The Clinton Administration issued on January 12, 2001 the Roadless Areas Initiative, record of decision (ROD) and a final rule that prohibits most road construction and reconstruction in 58.5 million acres of inventoried roadless areas in national forests in order to minimize adverse environmental impacts to wilderness areas. The initiative would prohibit (with some exceptions) new roads and most timber harvests in the roadless areas, but allow cutting under specified circumstances. Unneeded roads would be decommissioned and the roadbeds restored. Until the new road inventories and analyses are completed, interim requirements would pertain and a compelling need for new roads would have to be demonstrated.
National Recreation Areas
National recreation areas are typically created to encompass the lands surrounding reservoirs behind federally-authorized dams. National recreation areas permit broader economic development of resources. 16 U.S.C. sec. 1724.
Wild and Scenic Rivers
See Section 9.7: Protection of Fresh Water Ecosystems.

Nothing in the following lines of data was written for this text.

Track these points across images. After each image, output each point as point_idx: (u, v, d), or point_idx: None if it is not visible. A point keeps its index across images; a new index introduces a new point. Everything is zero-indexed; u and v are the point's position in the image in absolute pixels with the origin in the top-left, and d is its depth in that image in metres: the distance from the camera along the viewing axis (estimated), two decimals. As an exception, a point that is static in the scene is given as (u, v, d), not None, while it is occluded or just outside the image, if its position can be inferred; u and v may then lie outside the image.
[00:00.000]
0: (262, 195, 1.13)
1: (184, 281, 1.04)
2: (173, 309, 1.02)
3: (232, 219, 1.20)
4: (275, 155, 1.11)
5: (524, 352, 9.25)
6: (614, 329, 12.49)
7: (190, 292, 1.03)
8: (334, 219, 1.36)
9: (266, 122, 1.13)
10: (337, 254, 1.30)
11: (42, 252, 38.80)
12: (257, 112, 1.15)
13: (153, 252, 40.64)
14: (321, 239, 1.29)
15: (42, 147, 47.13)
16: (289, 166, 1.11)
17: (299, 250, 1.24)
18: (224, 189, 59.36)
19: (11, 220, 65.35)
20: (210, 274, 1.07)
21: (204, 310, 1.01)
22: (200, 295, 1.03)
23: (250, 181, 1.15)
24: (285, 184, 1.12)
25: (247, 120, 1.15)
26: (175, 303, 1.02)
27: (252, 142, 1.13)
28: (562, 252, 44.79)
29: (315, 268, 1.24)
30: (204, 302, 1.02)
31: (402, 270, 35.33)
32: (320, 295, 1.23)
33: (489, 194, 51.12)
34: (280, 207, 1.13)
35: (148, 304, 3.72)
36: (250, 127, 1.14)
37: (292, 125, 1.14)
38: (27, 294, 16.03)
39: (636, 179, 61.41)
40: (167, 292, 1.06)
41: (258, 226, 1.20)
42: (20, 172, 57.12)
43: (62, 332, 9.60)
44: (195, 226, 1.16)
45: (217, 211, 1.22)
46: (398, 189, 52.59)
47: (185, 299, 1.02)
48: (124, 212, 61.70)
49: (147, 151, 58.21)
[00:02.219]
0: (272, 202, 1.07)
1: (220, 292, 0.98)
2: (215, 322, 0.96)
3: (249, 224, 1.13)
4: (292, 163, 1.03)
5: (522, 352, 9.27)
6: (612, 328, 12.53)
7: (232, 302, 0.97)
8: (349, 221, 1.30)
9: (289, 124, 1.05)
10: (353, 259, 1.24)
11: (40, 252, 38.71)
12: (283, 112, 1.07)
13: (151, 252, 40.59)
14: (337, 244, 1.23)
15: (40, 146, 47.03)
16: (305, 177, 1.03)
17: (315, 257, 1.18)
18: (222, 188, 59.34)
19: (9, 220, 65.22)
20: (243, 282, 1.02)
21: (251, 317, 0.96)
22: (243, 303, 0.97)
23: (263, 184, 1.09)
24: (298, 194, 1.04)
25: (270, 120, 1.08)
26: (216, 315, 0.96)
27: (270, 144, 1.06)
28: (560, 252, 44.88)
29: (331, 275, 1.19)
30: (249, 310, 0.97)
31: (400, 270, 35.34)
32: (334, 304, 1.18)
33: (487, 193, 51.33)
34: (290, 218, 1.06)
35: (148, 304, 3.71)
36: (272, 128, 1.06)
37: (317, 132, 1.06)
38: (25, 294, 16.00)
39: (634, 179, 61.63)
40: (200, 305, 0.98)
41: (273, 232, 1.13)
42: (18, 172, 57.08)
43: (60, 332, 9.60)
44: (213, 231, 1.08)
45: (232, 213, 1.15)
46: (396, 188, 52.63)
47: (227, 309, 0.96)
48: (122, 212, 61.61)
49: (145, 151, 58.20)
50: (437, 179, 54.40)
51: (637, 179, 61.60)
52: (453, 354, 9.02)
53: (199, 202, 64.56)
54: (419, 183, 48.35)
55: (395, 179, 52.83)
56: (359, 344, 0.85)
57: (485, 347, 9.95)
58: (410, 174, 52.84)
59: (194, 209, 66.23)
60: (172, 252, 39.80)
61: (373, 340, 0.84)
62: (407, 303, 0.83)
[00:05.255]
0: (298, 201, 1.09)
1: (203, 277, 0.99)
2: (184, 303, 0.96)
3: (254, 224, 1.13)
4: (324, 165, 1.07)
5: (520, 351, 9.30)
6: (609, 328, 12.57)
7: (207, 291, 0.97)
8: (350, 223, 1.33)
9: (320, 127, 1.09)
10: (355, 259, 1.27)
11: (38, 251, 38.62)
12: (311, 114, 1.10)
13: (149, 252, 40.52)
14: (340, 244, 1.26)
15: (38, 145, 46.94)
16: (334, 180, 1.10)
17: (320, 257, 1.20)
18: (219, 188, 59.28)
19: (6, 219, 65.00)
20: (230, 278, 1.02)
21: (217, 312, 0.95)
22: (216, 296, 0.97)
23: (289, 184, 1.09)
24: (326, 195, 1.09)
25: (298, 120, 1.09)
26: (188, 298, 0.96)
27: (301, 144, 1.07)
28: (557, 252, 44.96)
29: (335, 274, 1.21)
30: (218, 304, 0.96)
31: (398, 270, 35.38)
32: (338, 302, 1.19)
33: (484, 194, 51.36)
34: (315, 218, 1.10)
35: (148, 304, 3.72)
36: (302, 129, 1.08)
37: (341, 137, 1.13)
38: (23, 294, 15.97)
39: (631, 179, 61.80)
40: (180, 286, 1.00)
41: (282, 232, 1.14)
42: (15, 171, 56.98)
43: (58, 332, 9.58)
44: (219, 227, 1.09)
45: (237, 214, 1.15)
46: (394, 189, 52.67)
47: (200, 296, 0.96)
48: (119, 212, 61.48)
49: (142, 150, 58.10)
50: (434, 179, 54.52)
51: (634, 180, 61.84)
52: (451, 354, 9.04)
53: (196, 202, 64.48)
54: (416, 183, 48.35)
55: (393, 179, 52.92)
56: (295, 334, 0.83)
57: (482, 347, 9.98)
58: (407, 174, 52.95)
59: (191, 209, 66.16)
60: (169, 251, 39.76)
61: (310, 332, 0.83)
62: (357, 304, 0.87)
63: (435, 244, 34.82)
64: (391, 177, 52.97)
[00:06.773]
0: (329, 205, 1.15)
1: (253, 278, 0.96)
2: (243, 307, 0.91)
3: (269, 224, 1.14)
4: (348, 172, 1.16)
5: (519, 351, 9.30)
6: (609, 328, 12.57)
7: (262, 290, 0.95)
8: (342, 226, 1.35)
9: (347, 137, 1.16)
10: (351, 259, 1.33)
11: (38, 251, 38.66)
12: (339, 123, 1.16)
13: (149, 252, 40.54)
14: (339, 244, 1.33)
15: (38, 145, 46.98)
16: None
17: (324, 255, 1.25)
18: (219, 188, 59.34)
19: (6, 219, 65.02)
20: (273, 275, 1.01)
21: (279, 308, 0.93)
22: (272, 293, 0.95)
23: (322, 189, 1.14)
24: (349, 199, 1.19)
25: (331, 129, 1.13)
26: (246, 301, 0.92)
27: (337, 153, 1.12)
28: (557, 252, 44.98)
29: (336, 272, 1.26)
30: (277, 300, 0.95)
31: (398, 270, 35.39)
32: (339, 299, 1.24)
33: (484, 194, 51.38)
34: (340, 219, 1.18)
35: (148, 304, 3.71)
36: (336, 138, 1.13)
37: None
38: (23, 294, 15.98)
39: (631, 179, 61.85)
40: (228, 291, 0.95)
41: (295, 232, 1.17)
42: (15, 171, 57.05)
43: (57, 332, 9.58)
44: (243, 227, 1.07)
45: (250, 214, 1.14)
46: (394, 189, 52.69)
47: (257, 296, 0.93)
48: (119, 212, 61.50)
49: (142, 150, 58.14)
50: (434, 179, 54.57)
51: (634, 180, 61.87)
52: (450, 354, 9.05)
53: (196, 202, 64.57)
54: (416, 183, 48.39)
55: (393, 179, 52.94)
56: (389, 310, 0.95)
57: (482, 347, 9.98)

State Parks and Conservation Areas
Every state has a system of protected areas, which can provide a wide range of conservation benefits and recreational opportunities. In addition, local and county parks and playgrounds often protect small natural areas or open spaces.
The federal government can protect cultural or historical sites as national monuments or historic landmarks. It can also withdraw or reserve archaeological sites, or otherwise regulate archaeological activities on public lands.
Congress has authorized the President to designate national monuments, consistent with the terms of the Antiquities Act of 1906, 16 U.S.C. sec. 431, and the Historic Sites, Buildings and Antiquities Act of 1935, 16 U.S.C. secs. 461-467. National monuments may be designated for their scenic or natural significance as well as for historical, cultural, or scientific reasons. The NPS administers national monuments.
National Historic Landmarks
The National Historic Preservation Act of 1966 (NHPA), as amended, 16 U.S.C. sec. 470, established a National Register of Historic Places. Sites are eligible for listing if they have significant cultural or historical value. Private owners of listed landmarks may be eligible for income tax credits. Federal agencies must conduct a "historic impact review" before taking any action that could negatively impact a listed site. The Advisory Council on Historic Preservation oversees the program and must be given an opportunity to comment on federal actions potentially affecting listed landmarks.
Protection of Archaeological Resources on Public or Indian Lands
The Antiquities Act of 1906, 16 U.S.C. sec. 431, authorizes the withdrawal or reservation of lands containing objects of historical or scientific value. Under the Archaeological Resources Protection Act, 16 U.S.C. sec. 470aa, the excavation or alteration of any archaeological resource on public lands or lands belonging to Native Americans is prohibited without a permit. Additional protection for Native American remains and objects is provided for under the Native American Graves Protection Act, 25 U.S.C. secs. 3001 et seq.